The music of John Wallace Carter (1929-1991) demonstrates a confluence of musical styles unique to the American musical experience. Carter’s music encompasses several styles of American jazz, the blues, folk traditions, and contemporary classical music. His music also displays an interest in diverse musical techniques, including long-form composition, improvisation using various degrees of freedom, and extreme technical virtuosity. Although known today primarily for his work as a clarinetist, Carter was an influential educator as well as a composer of uncommon stylistic range. His ensemble works are steeped in the jazz tradition but draw from well beyond it; they display an interest in extended forms, the roots and heritage of jazz music, African American history and mythology, and the social experience of African Americans in the United States. Carter’s central work is the five-part, programmatic Roots and Folklore: Episodes in the Development of American Music (1982-89), which chronicles the history of African Americans from the coast of Africa to the New World. This piece is one of the longest single works in jazz history, drawing from both cultivated and vernacular traditions in American music.

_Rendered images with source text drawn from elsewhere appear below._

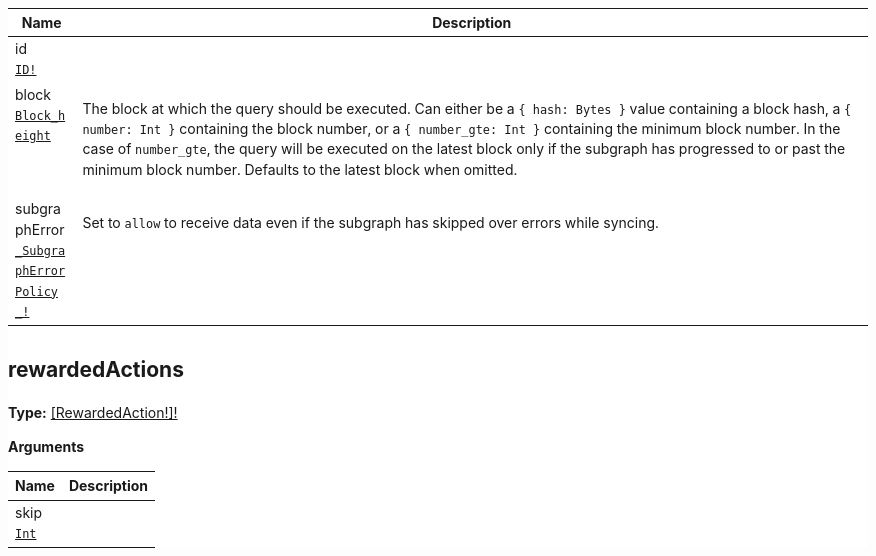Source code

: <table>
<thead><tr><th>Name</th><th>Description</th></tr></thead>
<tbody>
<tr>
<td>
id<br />
<a href="/docs/Harmony-v3/scalars#id"><code>ID!</code></a>
</td>
<td>

</td>
</tr>
<tr>
<td>
block<br />
<a href="/docs/Harmony-v3/inputObjects#block_height"><code>Block_height</code></a>
</td>
<td>
<p>The block at which the query should be executed. Can either be a <code>&#123; hash: Bytes &#125;</code> value containing a block hash, a <code>&#123; number: Int &#125;</code> containing the block number, or a <code>&#123; number_gte: Int &#125;</code> containing the minimum block number. In the case of <code>number_gte</code>, the query will be executed on the latest block only if the subgraph has progressed to or past the minimum block number. Defaults to the latest block when omitted.</p>
</td>
</tr>
<tr>
<td>
subgraphError<br />
<a href="/docs/Harmony-v3/enums#_subgrapherrorpolicy_"><code>_SubgraphErrorPolicy_!</code></a>
</td>
<td>
<p>Set to <code>allow</code> to receive data even if the subgraph has skipped over errors while syncing.</p>
</td>
</tr>
</tbody>
</table>

## rewardedActions

**Type:** [[RewardedAction!]!](/docs/Harmony-v3/objects#rewardedaction)



<p style={{ marginBottom: "0.4em" }}><strong>Arguments</strong></p>

<table>
<thead><tr><th>Name</th><th>Description</th></tr></thead>
<tbody>
<tr>
<td>
skip<br />
<a href="/docs/Harmony-v3/scalars#int"><code>Int</code></a>
</td>
<td>
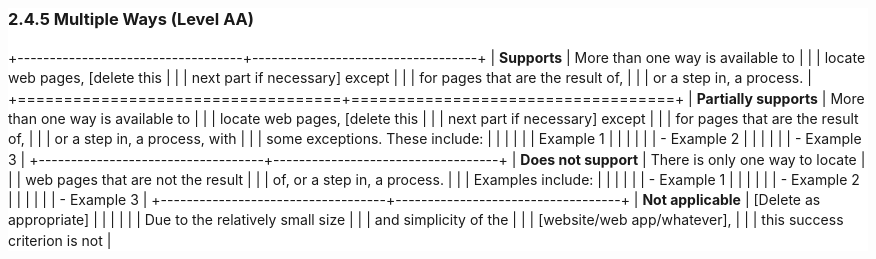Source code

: ### 2.4.5 Multiple Ways (Level AA)

+-----------------------------------+-----------------------------------+
| **Supports**                      | More than one way is available to |
|                                   | locate web pages, \[delete this   |
|                                   | next part if necessary\] except   |
|                                   | for pages that are the result of, |
|                                   | or a step in, a process.          |
+===================================+===================================+
| **Partially supports**            | More than one way is available to |
|                                   | locate web pages, \[delete this   |
|                                   | next part if necessary\] except   |
|                                   | for pages that are the result of, |
|                                   | or a step in, a process, with     |
|                                   | some exceptions. These include:   |
|                                   |                                   |
|                                   | Example 1                         |
|                                   |                                   |
|                                   | -   Example 2                     |
|                                   |                                   |
|                                   | -   Example 3                     |
+-----------------------------------+-----------------------------------+
| **Does not support**              | There is only one way to locate   |
|                                   | web pages that are not the result |
|                                   | of, or a step in, a process.      |
|                                   | Examples include:                 |
|                                   |                                   |
|                                   | -   Example 1                     |
|                                   |                                   |
|                                   | -   Example 2                     |
|                                   |                                   |
|                                   | -   Example 3                     |
+-----------------------------------+-----------------------------------+
| **Not applicable**                | \[Delete as appropriate\]         |
|                                   |                                   |
|                                   | Due to the relatively small size  |
|                                   | and simplicity of the             |
|                                   | \[website/web app/whatever\],     |
|                                   | this success criterion is not     |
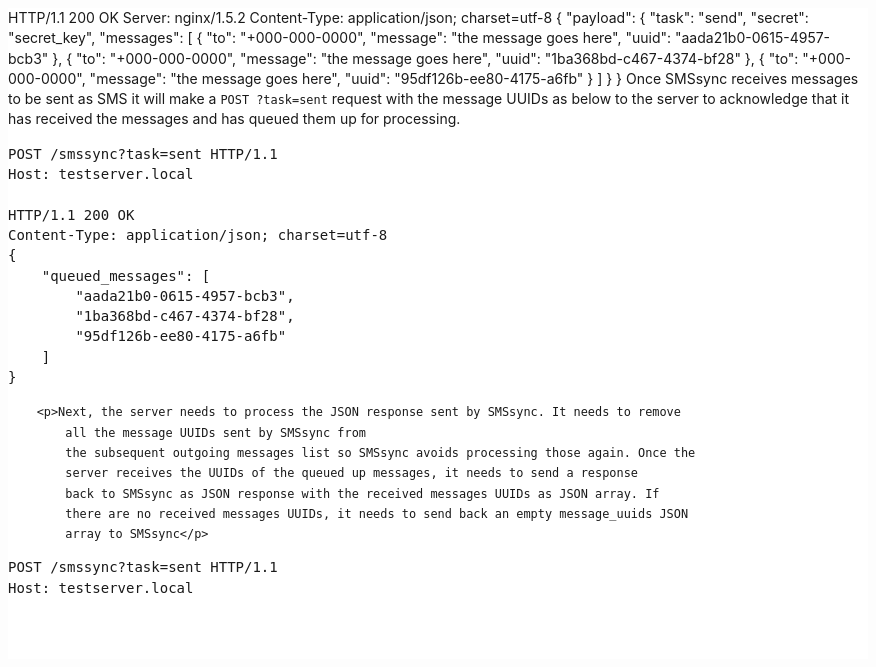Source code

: HTTP/1.1 200 OK
Server: nginx/1.5.2
Content-Type: application/json; charset=utf-8
{
    "payload": {
        "task": "send",
        "secret": "secret_key",
        "messages": [
            {
                "to": "+000-000-0000",
                "message": "the message goes here",
                "uuid": "aada21b0-0615-4957-bcb3"
            },
            {
                "to": "+000-000-0000",
                "message": "the message goes here",
                "uuid": "1ba368bd-c467-4374-bf28"
            },
            {
                "to": "+000-000-0000",
                "message": "the message goes here",
                "uuid": "95df126b-ee80-4175-a6fb"
            }
        ]
    }
}</pre>
        Once SMSsync receives messages to be sent as SMS it will make a <code>POST ?task=sent</code>
        request with the message UUIDs as below to the server to acknowledge that it has received
        the messages
        and has queued them up for processing.
<pre class="prettyprint linenums">
POST /smssync?task=sent HTTP/1.1
Host: testserver.local

HTTP/1.1 200 OK
Content-Type: application/json; charset=utf-8
{
    "queued_messages": [
        "aada21b0-0615-4957-bcb3",
        "1ba368bd-c467-4374-bf28",
        "95df126b-ee80-4175-a6fb"
    ]
}</pre>
        <p>Next, the server needs to process the JSON response sent by SMSsync. It needs to remove
            all the message UUIDs sent by SMSsync from
            the subsequent outgoing messages list so SMSsync avoids processing those again. Once the
            server receives the UUIDs of the queued up messages, it needs to send a response
            back to SMSsync as JSON response with the received messages UUIDs as JSON array. If
            there are no received messages UUIDs, it needs to send back an empty message_uuids JSON
            array to SMSsync</p>
<pre class="prettyprint linenums">
POST /smssync?task=sent HTTP/1.1
Host: testserver.local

The hypothesis of this dissertation is that John Carter’s extended works reveal an unexplored middle ground in free jazz between improvised and composed music. The object of the current study is to evaluate this thesis by exploring the varied sources of this balance and by demonstrating the various musical techniques used to achieve it. A biographical study from a musical perspective will examine the ways in which his various roles as composer, performer, and pedagogue interact and inform his approach to composition. An analysis of Roots and Folklore (with particular emphasis on the second suite, Castles of Ghana) will explore relevant musical issues such as musical technique (harmony, melody, rhythm, form), the relationship between composed and improvised material, and stylistic considerations particular to avant-garde jazz. Other works of similar scope and intent will be discussed to determine the extent to which Carter’s contribution is unique.